Predictions for a random test data point are as follows:
test_sample_number = np.random.choice(range(len(data_test_scaled)))
plt.figure(figsize=(15,5))
_, _, histogram = plt.hist(posteriorsamples[test_sample_number].values, bins=50)
plt.xlabel("prediction")
plt.ylabel("probability times " + str(n_samples))
plt.axvline(results.loc[test_sample_number, 'linear_model'], color='y', linewidth=4, label="linear model")
plt.axvline(results.loc[test_sample_number, 'det_prediction'], color='r', linewidth=4, label="deterministic NN")
plt.axvline(results.loc[test_sample_number, 'ed_prediction'], color='g', linewidth=4, label="Bayesian NN")
plt.axvline(results.loc[test_sample_number, 'target'], color='k', linewidth=4, label="true")
plt.legend()
plt.title("Results for test data point " + str(test_sample_number))

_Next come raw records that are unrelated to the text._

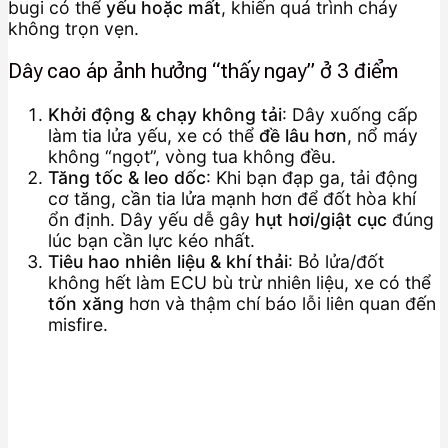
bugi có thể
yếu hoặc mất
, khiến quá trình cháy
không trọn vẹn.
Dây cao áp ảnh hưởng “thấy ngay” ở 3 điểm
Khởi động & chạy không tải
: Dây xuống cấp
làm tia lửa yếu, xe có thể
đề lâu hơn
, nổ máy
không “ngọt”, vòng tua không đều.
Tăng tốc & leo dốc
: Khi bạn đạp ga, tải động
cơ tăng, cần tia lửa mạnh hơn để đốt hòa khí
ổn định. Dây yếu dễ gây
hụt hơi/giật cục
đúng
lúc bạn cần lực kéo nhất.
Tiêu hao nhiên liệu & khí thải
: Bỏ lửa/đốt
không hết làm ECU bù trừ nhiên liệu, xe có thể
tốn xăng
hơn và thậm chí báo lỗi liên quan đến
misfire.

<matplotlib.text.Text at 0x212a75278>
As both the likelihood and the approximations for weight probabilities were given by normal distributions, it is not at all surprising that also the posterior predictive distributions are very close to normal. This is depicted in the Q-Q plot below:
test_sample_number = np.random.choice(range(len(data_test_scaled)))
import pylab
import scipy.stats as stats
_, fig = stats.probplot(posteriorsamples[test_sample_number].values, dist="norm", plot=pylab)
Moreover, standard deviations of all the predictions are very close to each other and roughly equal to the standard deviation of the likelihood.
print("Standard deviation of posterior predictive distribution for test data point {}: ".format(test_sample_number)
+ str(np.round(posteriorsamples.std()[test_sample_number],2)))
print("Average standard deviation of posterior predictive distributions: "
+ str(np.round(posteriorsamples.std().mean(),2)))
print("Standard deviation of the likelihood:", sigma_y)
Standard deviation of posterior predictive distribution for test data point 108: 1.0 Average standard deviation of posterior predictive distributions: 1.03 Standard deviation of the likelihood: 1.0
The neural network appeared to perform better with Bayesian training, which optimized the weights completely differently compared to the deterministic training. Can we improve the performance of the deterministic network by changing its size and adjusting its training?
From a Bayesian point of view our variational approximation of the posterior is quite unsatisfactory. Our inference fails to capture dependence between weights on different layers. Perhaps this could be remedied by using the Empirical
distribution class and, for instance, Hamiltonian Monte Carlo inference. Moreover, it would be desirable to infer also the likelihood variance, which we've now fixed in our model.